Memórias Paroquiais de 1758: Santo Tirso de Prazins

Igreja de Santo Tirso de Prazins (Foto da Paróquia)
De Santo Tirso de Prazins também não há memória paroquial de 1758. A igreja matriz actual começou a ser construída em 1791. Há memória de duas antigas capelas, uma dedicada S. Tiago, no monte que tem o nome do santo, outra no lugar da Almuinha, junto ao limite com a freguesia de Pencelo.

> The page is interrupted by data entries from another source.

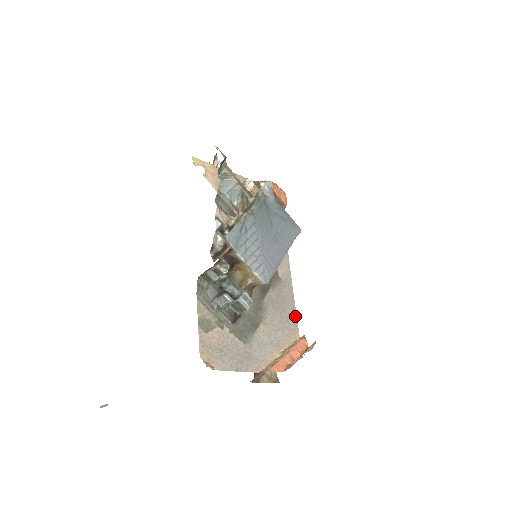
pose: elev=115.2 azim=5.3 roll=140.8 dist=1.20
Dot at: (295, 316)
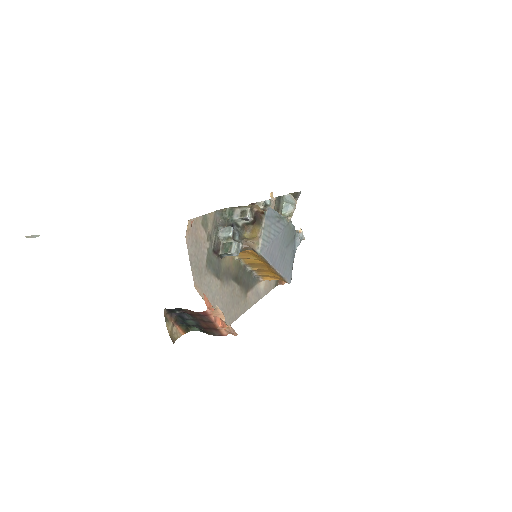
Dot at: (233, 320)
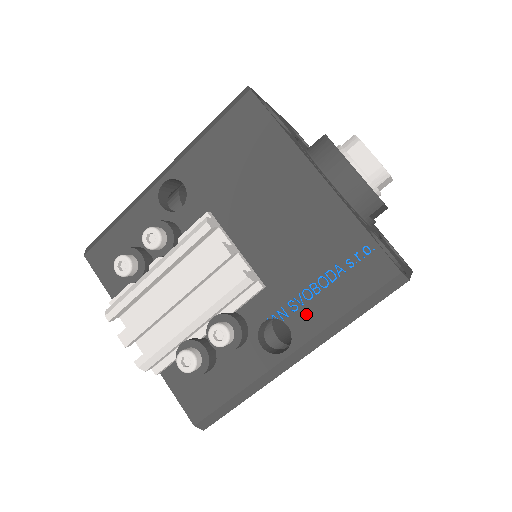
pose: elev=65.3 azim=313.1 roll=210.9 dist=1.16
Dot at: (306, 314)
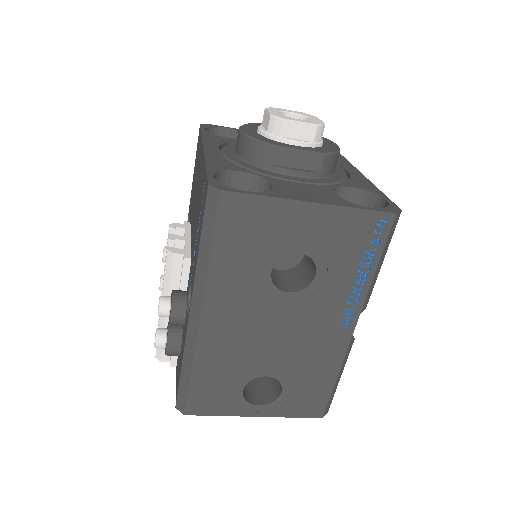
Dot at: (194, 266)
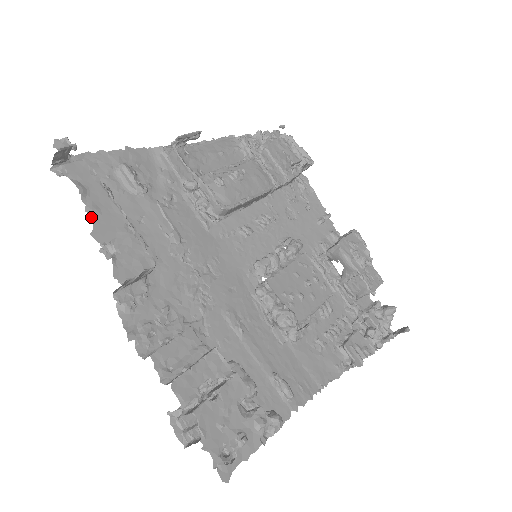
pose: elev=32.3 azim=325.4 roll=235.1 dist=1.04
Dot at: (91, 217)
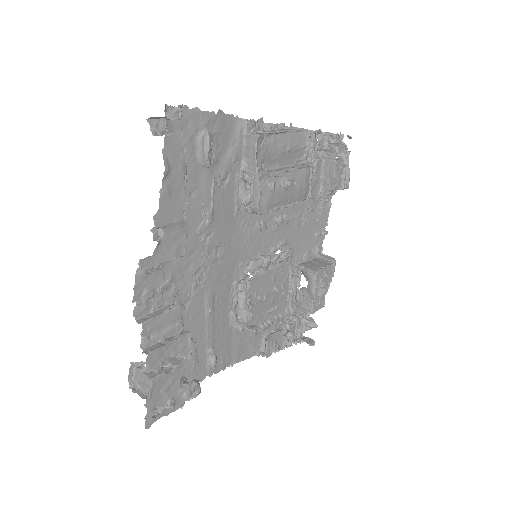
Dot at: (161, 199)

Um dos montes que rodeiam a freguesia é conhecido como o monte do Castro, o que, por si só, é revelador de que ali teria existido uma povoação pré-romana. A demonstrá-lo, estão os vestígios que lá foram encontrados, nomeadamente um ânfora que, em 1887, foi oferecida à Sociedade Martins Sarmento por Joaquim Ribeiro da Costa Brito. Segundo o Abade de Tagilde, existia a tradição de que os mouros da Citânia de Briteiros iam àquele monte, “a festas e romarias”, duas vezes em cada ano.

Santo Tirso de Prazins
Prazins é aldeia e paróquia do termo da vila Guimarães e comarca do mesmo nome. O seu povo consta de 92 fogos, com 250 almas de comunhão na matriz dedicada a Santo Tirso.
O pároco é abade, in solidum apresentado pela Mitra de Braga, e tem de côngrua 400$000 réis.
Prazins, Santo Tirso de”, Dicionário Geográfico de Portugal (Memórias Paroquiais), Arquivo Nacional-Torre do Tombo, Vol. 42, n.º 353, p. 170.